For the next twenty years, little was discovered to lead us toward kernels. Soon after Schwarzschild published his solution, Reissner and Nordstrom solved the general relativity equations for a spherical mass particle that also carried an electric charge. This included the Schwarzschild solution as a special case, but it was considered to have no physical significance and it too remained a mathematical curiosity.

The situation finally changed in 1939. In that year, Oppenheimer and Snyder were studying the collapse of a star under gravitational forces — a situation which certainly did have physical significance, since it is a common stellar occurrence.

Two remarks made in their summary are worth quoting directly: “Unless fission due to rotation, the radiation of mass, or the blowing off of mass by radiation, reduce the star’s mass to the order of the sun, this contraction will continue indefinitely.” In other words, not only can a star collapse, but if it is heavy enough there is no way that the collapse and contraction can be stopped. And “the radius of the star approaches asymptotically its gravitational radius; light from the surface of the star is progressively reddened, and can escape over a progressively narrower range of angles.” This is the first modern picture of a black hole, a body with a gravitational field so strong that light cannot escape from it. (We have to say “modern picture” because before 1800 it had been noted as a curiosity that a sufficiently massive body could have an escape velocity from its surface that exceeded the speed of light; in a sense, the black hole was predicted more than two hundred years ago.)

Notice that the collapsing body does not have to contract indefinitely if it is the size of the Sun or smaller, so we do not have to worry that the Earth, say, or the Moon, will shrink indefinitely to become a black hole. Notice also that there is a reference to the “gravitational radius” of the black hole. This was something that came straight out of the Schwarzschild solution, the distance where the reddening of light became infinite, so that any light coming from inside that radius could never be seen by an outside observer. Since the gravitational radius for the Sun is only about three kilometers, if the Sun were squeezed down to this size conditions inside the collapsed body defy the imagination. The density of matter must be about twenty billion tons per cubic centimeter.

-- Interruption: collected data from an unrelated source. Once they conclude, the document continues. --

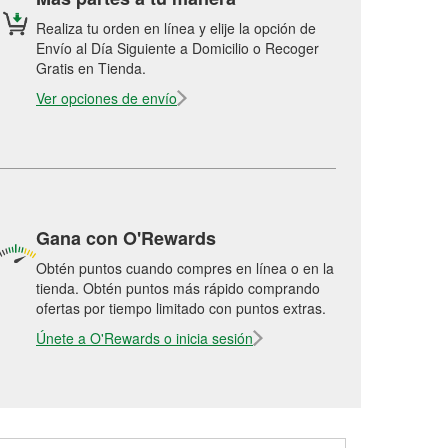
Realiza tu orden en línea y elije la opción de
Envío al Día Siguiente a Domicilio o Recoger
Gratis en Tienda.
Ver opciones de envío
Gana con O'Rewards
Obtén puntos cuando compres en línea o en la
tienda. Obtén puntos más rápido comprando
ofertas por tiempo limitado con puntos extras.
Únete a O'Rewards o inicia sesión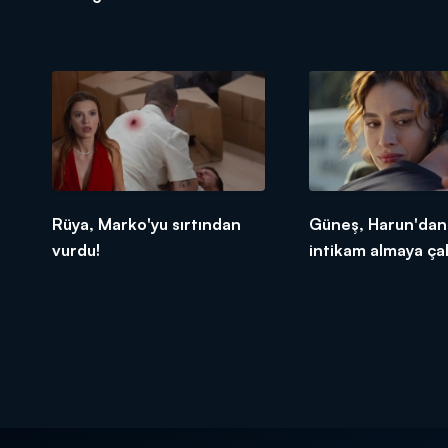
Rüya, Marko'yu sırtından
Güneş, Harun'da
vurdu!
intikam almaya çal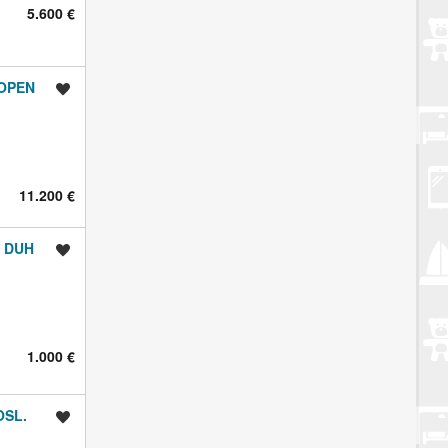
5.600 €
 OPEN
Spremi oglas
11.200 €
. DUH
Spremi oglas
1.000 €
OSL.
Spremi oglas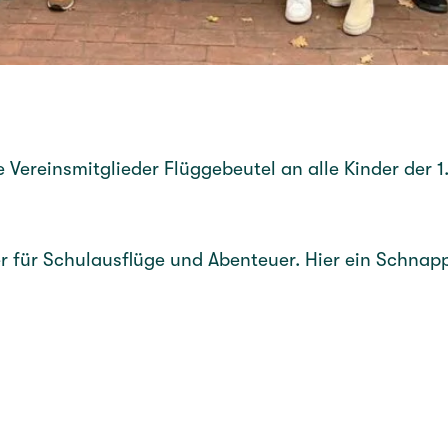
Vereinsmitglieder Flüggebeutel an alle Kinder der 1
iter für Schulausflüge und Abenteuer. Hier ein Sch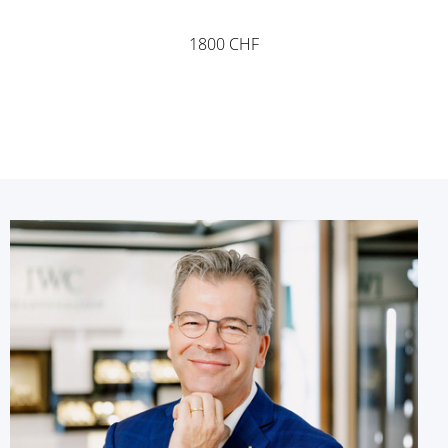
1800 CHF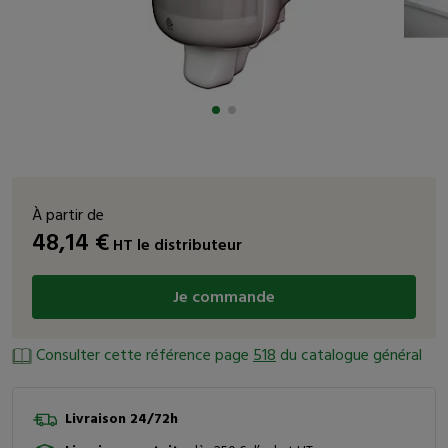
À partir de
48,14
€
HT
le distributeur
Je commande
Consulter cette référence page
518
du catalogue général
Livraison 24/72h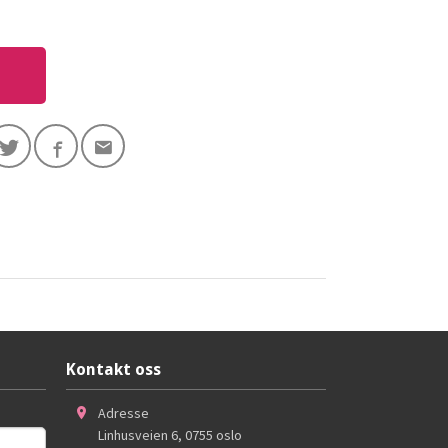
Kontakt oss
Adresse
Linhusveien 6
,
0755
oslo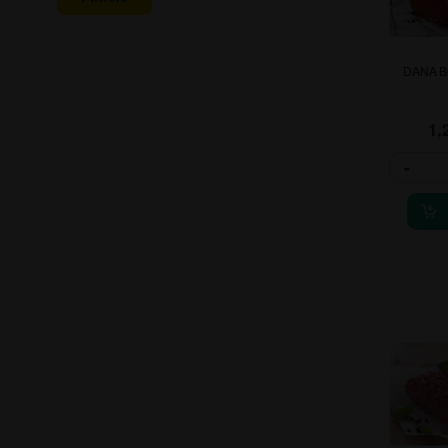
DANA B
1,
-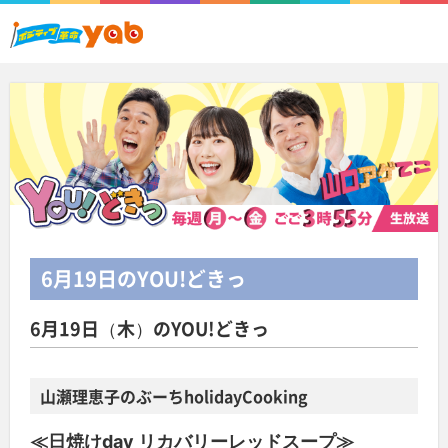
6月19日
のYOU!どきっ
6月19日（木）のYOU!どきっ
山瀬理恵子のぶーちholidayCooking
≪日焼けday リカバリーレッドスープ≫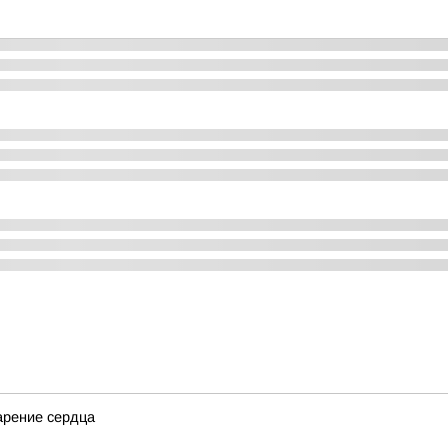
арение сердца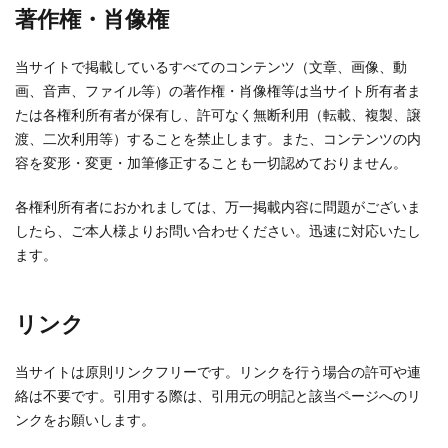
著作権・肖像権
当サイトで掲載しているすべてのコンテンツ（文章、画像、動
画、音声、ファイル等）の著作権・肖像権等は当サイト所有者ま
たは各権利所有者が保有し、許可なく無断利用（転載、複製、譲
渡、二次利用等）することを禁止します。また、コンテンツの内
容を変形・変更・加筆修正することも一切認めておりません。
各権利所有者におかれましては、万一掲載内容に問題がございま
したら、ご本人様よりお問い合わせください。迅速に対応いたし
ます。
リンク
当サイトは原則リンクフリーです。リンクを行う場合の許可や連
絡は不要です。引用する際は、引用元の明記と該当ページへのリ
ンクをお願いします。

You might think that Oppenheimer and Snyder’s paper, with its apparently bizarre conclusions, would have produced a sensation. In fact, it aroused little notice for a long time. It too was looked at as a mathematical oddity, a result that physicists needn’t take too seriously.

What was going on here? The Schwarzschild solution had been left on the shelf for a generation, and now the Oppenheimer results were in their turn regarded with no more than mild interest.

One could argue that in the 1920s the attention of leading physicists was elsewhere, as they tried to drink from the fire-hose flood of theory and experiment that established quantum theory. But what about the 1940s and 1950s? Why didn’t whole groups of physicists explore the consequences for general relativity and astrophysics of an indefinitely collapsing stellar mass?

Various explanations could be offered, but I favor one that can be stated in a single word: Einstein. He was a gigantic figure, stretching out over everything in physics for the first half of this century. Even now, he casts an enormous shadow over the whole field. Until his death in 1955, researchers in general relativity and gravitation felt a constant awareness of his presence, of his genius peering over their shoulder. If Einstein had not been able to penetrate the mystery, went the unspoken argument, what chance do the rest of us have? Not until after his death was there a resurgence of interest and spectacular progress in general relativity. And it was one of the leaders of that resurgence, John Wheeler, who in 1958 provided the inspired name for the Schwarzschild solution needed to capture everyone’s fancy: the black hole.